What to do -
1. In the quilting passage, whom did Bessie enlist to help for the afternoon?
2. Write out the part of the quilting passage starting with "Golda smiled, having" and going on through "the work accomplished.".

Excerpt to read -
________________________

Whether it was the lowing of a cow, or the laughter of the children, something prompted Bessie to take her first look at the clock.  “Well it’s half-past eleven.  I’ve got to go fix Rufus some dinner.  But I’ll be back as soon as he’s headed out to the field.  We’ll get some more work done on this quilt before supper.”

Golda smiled, having enjoyed the visit and happy to see the progress on her pretty quilt.  The Stepps would need their noon meal as well and so the quilt had to wait a couple of hours. 

It was not later than one o’clock when the happy chatter of not just one faithful quilter but four could be heard coming down the lane.  Bessie had met her younger sister, Gretchel Baldwin and enlisted her help for the afternoon.  Gretchel brought along her own daughter and a visiting girlfriend. 

Now there were five needles flashing, and three were very experienced quilters.  A full quilting frame might see a whole quilt finished in a day.  This quilt went from the very beginning stages to more than half finished before the visitors had to go home for the evening.  And everyone was pleased with both the visit and the work accomplished.

________________________

Excerpted data -
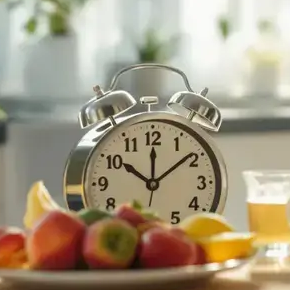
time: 10:08
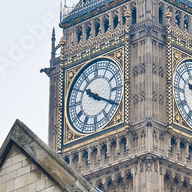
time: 10:20
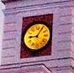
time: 9:05
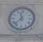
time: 11:37
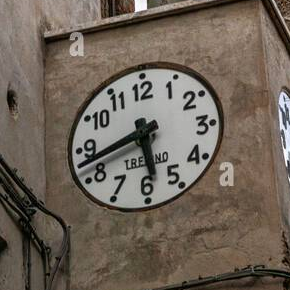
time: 5:42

________________________

Results -
1. Her younger sister, Gretchel Baldwin.

2.
Golda smiled, having enjoyed the visit and happy to see the progress on her pretty quilt.  The Stepps would need their noon meal as well and so the quilt had to wait a couple of hours. 

It was not later than one o’clock when the happy chatter of not just one faithful quilter but four could be heard coming down the lane.  Bessie had met her younger sister, Gretchel Baldwin and enlisted her help for the afternoon.  Gretchel brought along her own daughter and a visiting girlfriend. 

Now there were five needles flashing, and three were very experienced quilters.  A full quilting frame might see a whole quilt finished in a day.  This quilt went from the very beginning stages to more than half finished before the visitors had to go home for the evening.  And everyone was pleased with both the visit and the work accomplished.